If you intend to get your Depo-Provera shots at ASU Student Health Services, please review the following Student Information Sheet prior to your first visit by clicking here!

Depo-Provera Injectable Birth Control: Package insert from manufacturer 

Depo-Provera Prices


Toll free patient information line: 1-866-554-DEPO (3376) 
(available 24 hours/day, 7 days/week)

NOTE: Depo-Provera should not be given if there is a possibility of pregnancy. The first injection should be given within 5 days after the start of your period.

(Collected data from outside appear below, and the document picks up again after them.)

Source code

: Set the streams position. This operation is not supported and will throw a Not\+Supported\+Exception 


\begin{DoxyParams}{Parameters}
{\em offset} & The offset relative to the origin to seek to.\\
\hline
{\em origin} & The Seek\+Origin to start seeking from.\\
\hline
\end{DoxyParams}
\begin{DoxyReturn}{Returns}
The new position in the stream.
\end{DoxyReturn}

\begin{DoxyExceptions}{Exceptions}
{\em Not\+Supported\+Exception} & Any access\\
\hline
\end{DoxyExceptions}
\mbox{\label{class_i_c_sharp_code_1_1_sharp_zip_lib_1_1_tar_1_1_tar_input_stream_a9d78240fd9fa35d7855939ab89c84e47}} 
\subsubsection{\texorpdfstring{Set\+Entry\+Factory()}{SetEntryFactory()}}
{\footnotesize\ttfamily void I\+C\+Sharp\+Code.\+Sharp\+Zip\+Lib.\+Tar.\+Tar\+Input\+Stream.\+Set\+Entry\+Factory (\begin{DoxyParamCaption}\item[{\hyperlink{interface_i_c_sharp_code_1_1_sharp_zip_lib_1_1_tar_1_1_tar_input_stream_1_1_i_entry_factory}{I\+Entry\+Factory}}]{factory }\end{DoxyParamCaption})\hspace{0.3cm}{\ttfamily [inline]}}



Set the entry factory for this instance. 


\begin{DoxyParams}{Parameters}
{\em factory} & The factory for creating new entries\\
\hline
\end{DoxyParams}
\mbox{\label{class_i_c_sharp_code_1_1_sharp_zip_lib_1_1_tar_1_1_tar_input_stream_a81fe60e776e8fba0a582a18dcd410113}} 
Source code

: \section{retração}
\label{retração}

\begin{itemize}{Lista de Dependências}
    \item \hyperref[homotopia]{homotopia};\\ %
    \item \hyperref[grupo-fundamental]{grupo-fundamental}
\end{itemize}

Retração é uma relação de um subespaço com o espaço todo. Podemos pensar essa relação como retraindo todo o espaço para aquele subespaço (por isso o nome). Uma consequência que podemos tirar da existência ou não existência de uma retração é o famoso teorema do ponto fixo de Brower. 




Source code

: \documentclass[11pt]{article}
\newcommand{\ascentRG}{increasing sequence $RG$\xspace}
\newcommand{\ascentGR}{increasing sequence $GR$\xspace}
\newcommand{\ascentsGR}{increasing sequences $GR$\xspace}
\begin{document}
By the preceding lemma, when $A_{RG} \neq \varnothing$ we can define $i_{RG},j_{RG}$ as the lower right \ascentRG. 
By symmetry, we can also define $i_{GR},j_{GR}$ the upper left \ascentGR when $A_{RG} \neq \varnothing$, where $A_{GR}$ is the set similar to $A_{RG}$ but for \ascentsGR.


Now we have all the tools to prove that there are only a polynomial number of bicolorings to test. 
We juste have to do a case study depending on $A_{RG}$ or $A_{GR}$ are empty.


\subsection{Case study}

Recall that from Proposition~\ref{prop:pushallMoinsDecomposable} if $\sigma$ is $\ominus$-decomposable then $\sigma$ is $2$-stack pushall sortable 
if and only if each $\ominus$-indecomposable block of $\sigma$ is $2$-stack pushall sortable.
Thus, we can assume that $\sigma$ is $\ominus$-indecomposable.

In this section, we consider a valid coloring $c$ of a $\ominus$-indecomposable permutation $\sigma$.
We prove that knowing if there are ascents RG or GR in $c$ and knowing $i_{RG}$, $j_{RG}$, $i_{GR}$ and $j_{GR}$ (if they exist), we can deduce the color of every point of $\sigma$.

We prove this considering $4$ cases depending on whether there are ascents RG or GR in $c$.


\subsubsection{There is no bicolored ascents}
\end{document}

  • Does not contain estrogen which is in most oral contraceptives
  • Gives protection to prevent pregnancy for three months
  • You do not have to remember to take a pill every day
  • Can be used by nursing mothers
  • No packets to keep track of and it cannot be seen or felt

Side Effects

  You may have:

  • Irregular menstrual bleeding
  • Amenorrhea
  • Weight gain
  • Headache
  • Nervousness
  • Stomach Pain or cramps
  • Dizziness
  • Weakness or fatigue
  • Decreased sex drive


  • Loss of calcium from your bones
  • Possible slight increase in breast cancer
  • The medication cannot be reversed, but the effects will wear off over several months

If you are taking Depo-Provera shots and have any of the following symptoms, contact your health care provider or come to Student Health Service:

  • Unusually heavy bleeding
  • Persistent pain, drainage or bleeding at the injection site
  • Severe abdominal pain
  • Chest pain or shortness of breath
  • Severe headaches
  • Eye problems such as blurred vision or loss of vision
  • Severe leg pain

Certain medical conditions may make Depo-Provera use unwise. These medical concerns include if you think you may be pregnant; have any vaginal bleeding without known cause; have or have had blood clots in legs, lungs, eyes, etc.; have problems with your liver or liver disease; have an allergy to Depo-Provera; have had breast cancer; or have had a stroke.

Your health care provider should know if you have any of the following:

  • Diabetes
  • High blood pressure
  • Epilepsy
  • Migraine headaches
  • Kidney disease
  • Asthma
  • Abnormal mammogram or breast disease
  • Family history of breast cancer
  • Irregular or scanty menstrual periods
  • Any medication you are taking.

Stopping Depo-Provera

If you wish to stop using Depo-provera, simply do not get your next injection. After stopping Depo-Provera most women who wish to become pregnant will do so in 12-18 months. If you don't want to get pregnant, see your health care provider or one of the clinicians at Student Health Service to choose a different birth control method.